No hace muchos días, compartía el disgusto de un amigo que vio, impotente, cómo ese mismo viento afilado se había llevado una faya que él había plantado hace dos décadas con sus propias manos.
No puedo evitar, magia de los olores, cada vez que percibo el intenso olor de las mimosas, evocar a una enorme que estaba en la finca del caserón de Subirana, que hoy ocupa el colegio Auseva. Una noche de viento rabioso se la llevó por delante, tapia incluida, dejando a la vista los secretos ocultos, casi esotéricos, que imaginábamos en la que por todos era conocida como la "casa embrujada".
Los viejos negrillos de San Pedro de los Arcos, que vieron, como testigos privilegiados, estirarse la ciudad a sus pies, tampoco están ya. No fue el viento esta vez, sino la grafiosis, enfermedad que se llevó a casi todos los olmos del concejo, como el que estaba delante del Reconquista, cedido bajo el peso de la nieve reciente y la fuerza del viento, a las 12.15 del 10 de diciembre de 1990; iba a ser declarado monumento natural. Muy probablemente habría sido plantado en torno a 1754.
Don Fermín Canella también recordaba con pesar el triste amanecer del 25 de noviembre de 1865 cuando "vino la luz para consuelo de todos, tras una noche de terror sin sueño, perturbado por el huracán que azotó al pueblo de Fruela (...) en el Campo, más de treinta árboles llenos de vigorosa lozanía cayeron al suelo, unos tronchados, descepados los más, y entre ellos, el famoso negrillo, así llamado por autonomasia, esbelto, gallardo, de artística copa".

*Datos proporcionados:*
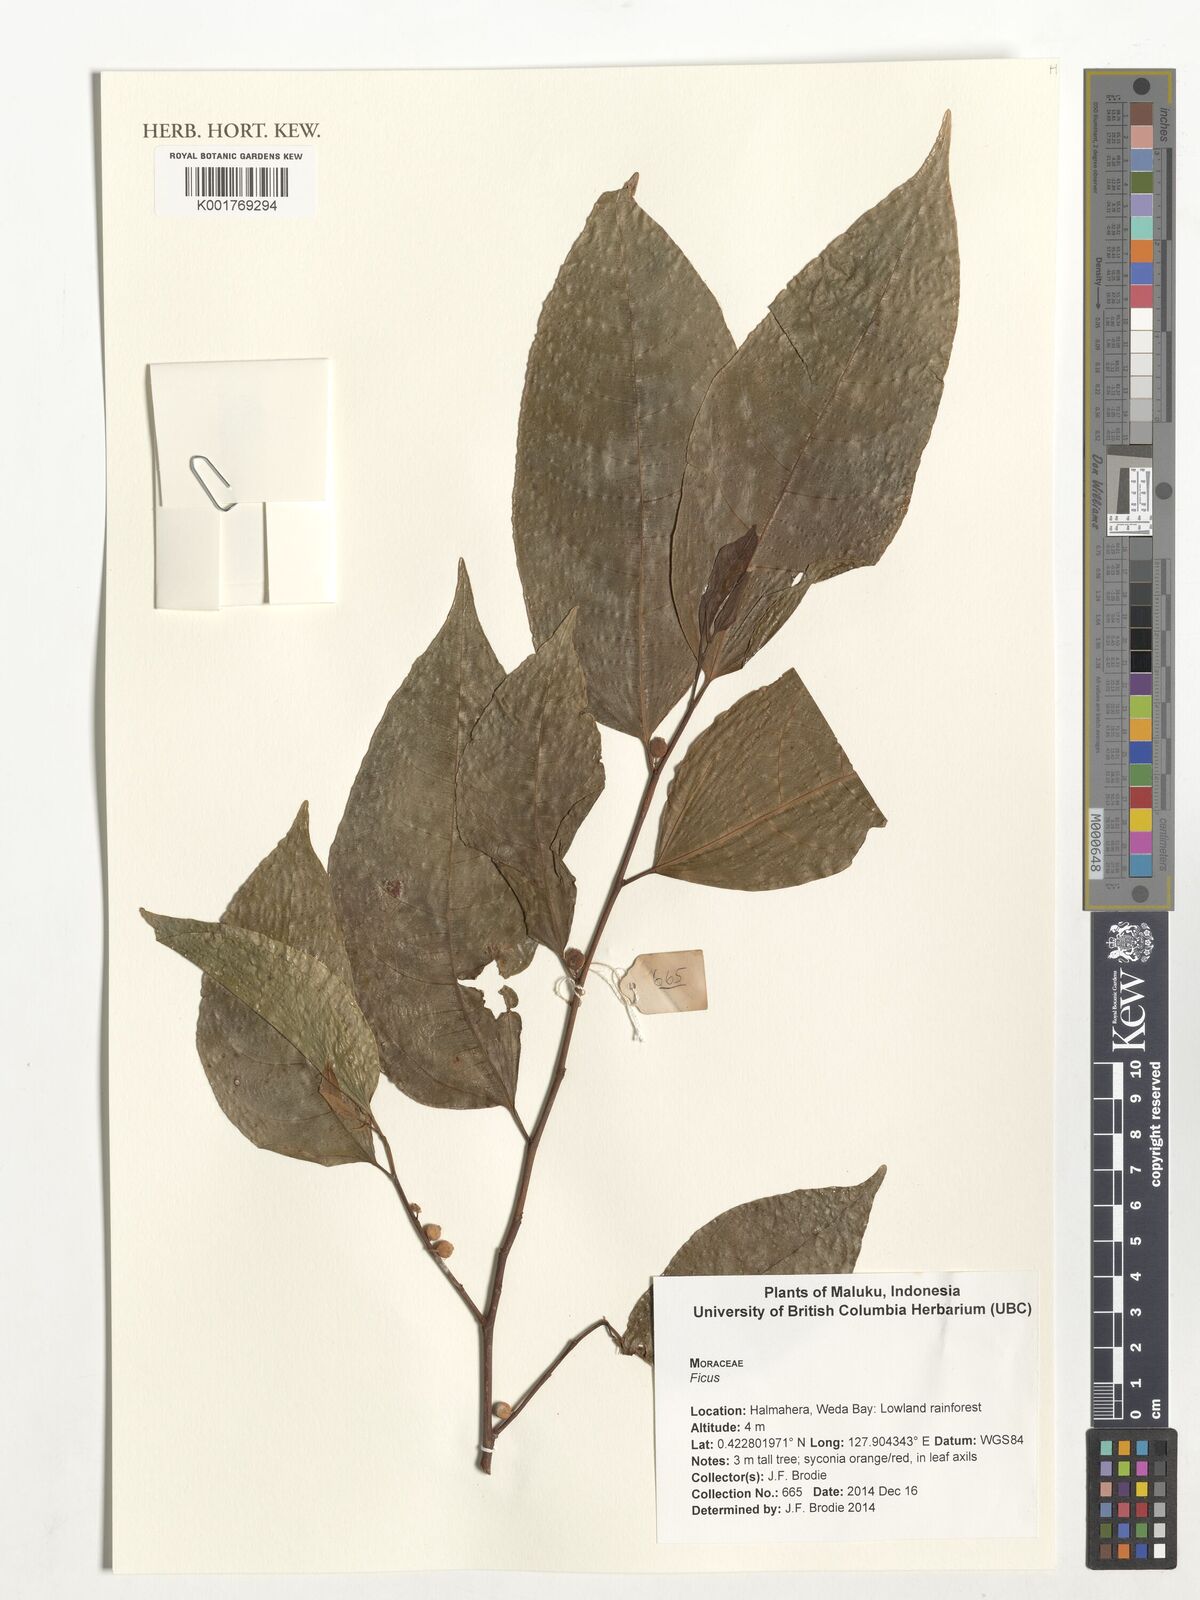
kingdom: Plantae
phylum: Tracheophyta
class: Magnoliopsida
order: Rosales
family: Moraceae
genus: Ficus
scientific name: Ficus
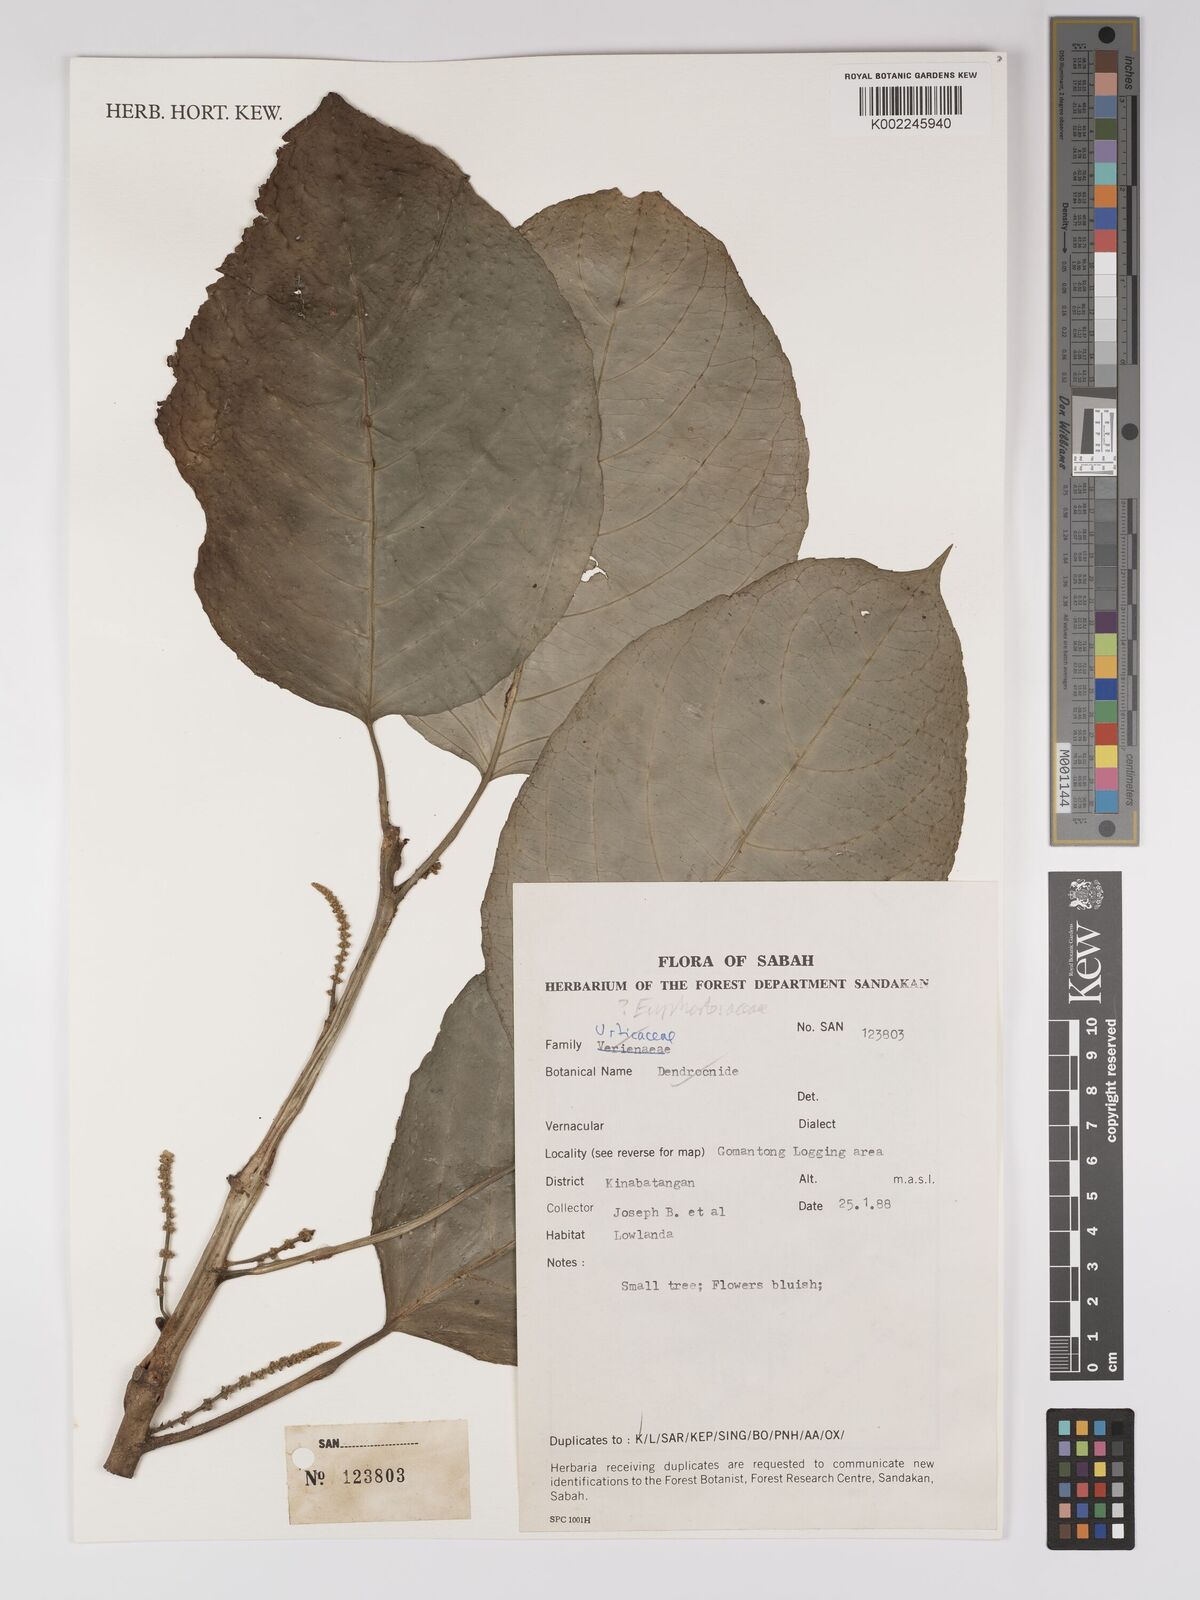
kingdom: Plantae
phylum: Tracheophyta
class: Magnoliopsida
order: Malpighiales
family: Euphorbiaceae
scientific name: Euphorbiaceae
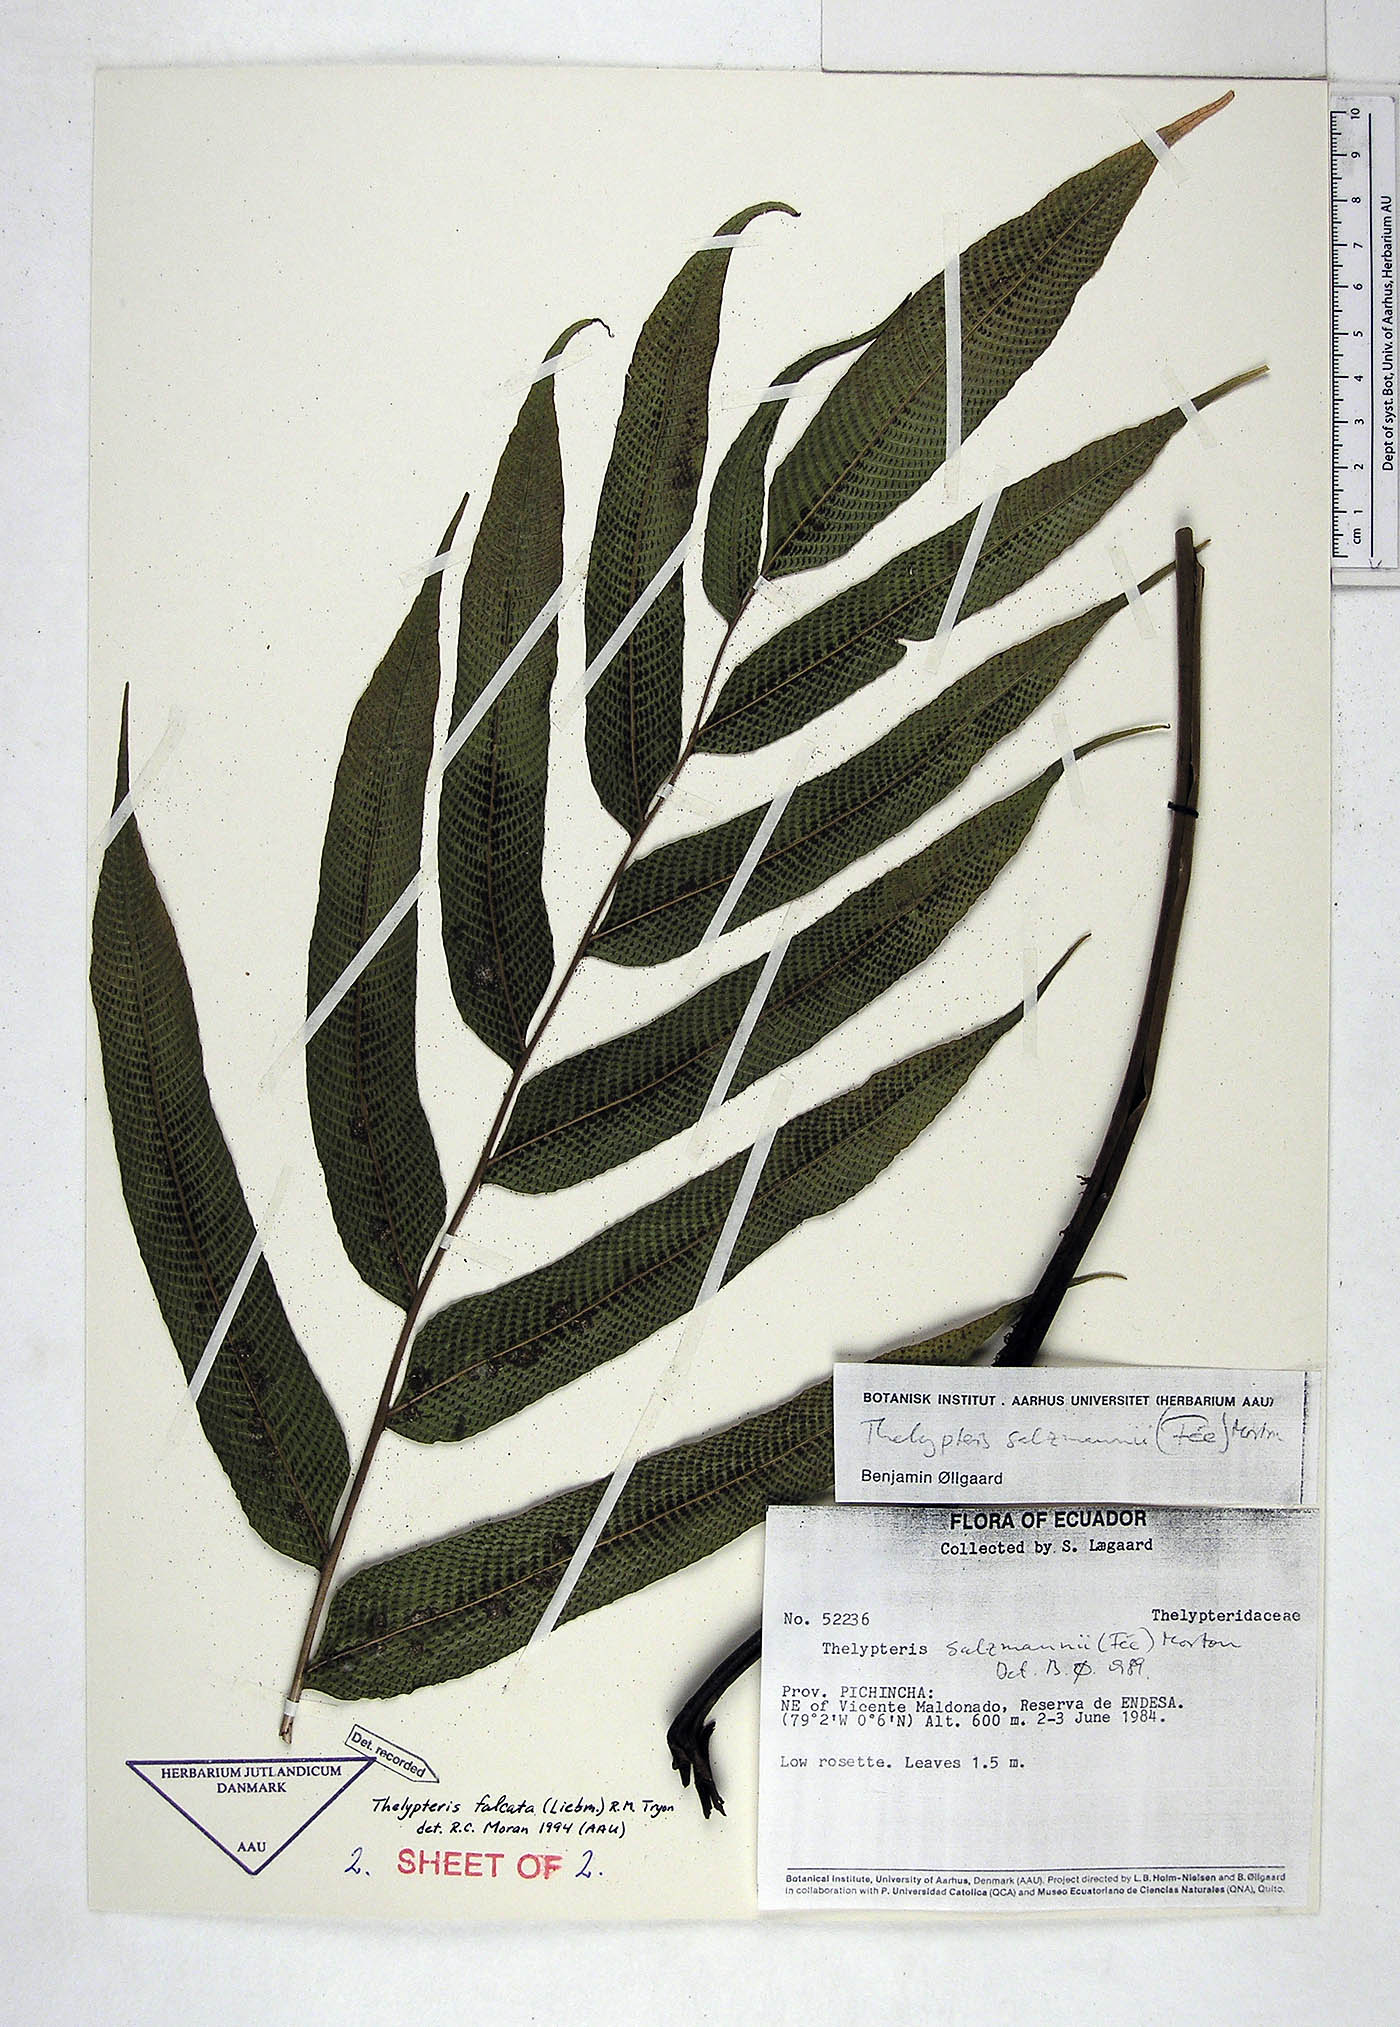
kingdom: Plantae
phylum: Tracheophyta
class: Polypodiopsida
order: Polypodiales
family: Thelypteridaceae
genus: Meniscium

*Aplica lo leído:*
A - Duplica el fragmento del texto sobre los árboles caídos que empieza en "No puedo evitar, magia" y termina en "torno a 1754.".
B - Indica, por favor, si cada afirmación coincide con el texto sobre los árboles caídos, contestando sí o no y citando literalmente las palabras que lo deciden: (i) El olmo que estaba delante del Reconquista cayó el 10 de diciembre de 1990. (ii) Los negrillos de San Pedro de los Arcos fueron derribados por el viento. (iii) Según Fermín Canella, en el Campo cayeron más de treinta árboles.
C - Prolonga el texto sobre los árboles caídos a partir de su última frase.

*Resultados en orden:*
A -
No puedo evitar, magia de los olores, cada vez que percibo el intenso olor de las mimosas, evocar a una enorme que estaba en la finca del caserón de Subirana, que hoy ocupa el colegio Auseva. Una noche de viento rabioso se la llevó por delante, tapia incluida, dejando a la vista los secretos ocultos, casi esotéricos, que imaginábamos en la que por todos era conocida como la "casa embrujada".
Los viejos negrillos de San Pedro de los Arcos, que vieron, como testigos privilegiados, estirarse la ciudad a sus pies, tampoco están ya. No fue el viento esta vez, sino la grafiosis, enfermedad que se llevó a casi todos los olmos del concejo, como el que estaba delante del Reconquista, cedido bajo el peso de la nieve reciente y la fuerza del viento, a las 12.15 del 10 de diciembre de 1990; iba a ser declarado monumento natural. Muy probablemente habría sido plantado en torno a 1754.

B -
(i) Sí: "a las 12.15 del 10 de diciembre de 1990".
(ii) No: "No fue el viento esta vez, sino la grafiosis".
(iii) Sí: "más de treinta árboles llenos de vigorosa lozanía cayeron al suelo".

C -
Cómo no recordar a nuestro carbayón, tótem y gentilicio, que cayó un 2 de octubre de 1879, vencido por el ansia especulativa, permitiendo así ensanchar, regada ya para siempre con su sangre verde, la calle Uría. Años después, en 1925, la hilera central de álamos del paseo al que habían dado nombre, sucumbieron ante el hacha ciega y sedienta. Y en el Campo, que hoy cuenta con 955 árboles, ¿cuántos quejidos llorosos de troncos segados pudimos oír?
Ojalá que sus robles -algunos atesoran tres centurias de ser ovetense en su hondas raíces- gocen aún de larga vida. Años más tarde fueron los chopos de Geológicas, los tilos del actual parque del Marqués de la Rodriga... Sea el viento o la enfermedad, inevitable, sea por el hacha, evitable en muchos casos, cada vez que un árbol cae, algo muy nuestro falta.
Me alegra enormemente que el olivo de la Catedral tenga una segunda oportunidad; como un ave fénix, podrá seguir agazapado sobre nuestras piedras milenarias, y de su madera derrotada surgirá una talla artística que acompañará, al otro lado de los muros catedralicios, al viejo olivo.
Y confiemos que, más pronto que tarde, cuando miremos a los ojos a nuestro Naranco, veamos lo que siempre fue y nosotros le impedimos ser: un bosque, legión de árboles, abrigo y abrazo de la ciudad, que quiere ser de todos y para todos.
No se me ocurre mejor epílogo para hoy, que estos hermosos versos de Neruda:
"Me acerqué y era tal / su fuerza herida, / tan heroicas sus ramas en el suelo, irradiaba su copa / tal majestad terrestre / que cuando / toqué su tronco yo sentía que latía / y una ráfaga / del corazón del árbol / me hizo cerrar los ojos y bajar la cabeza...".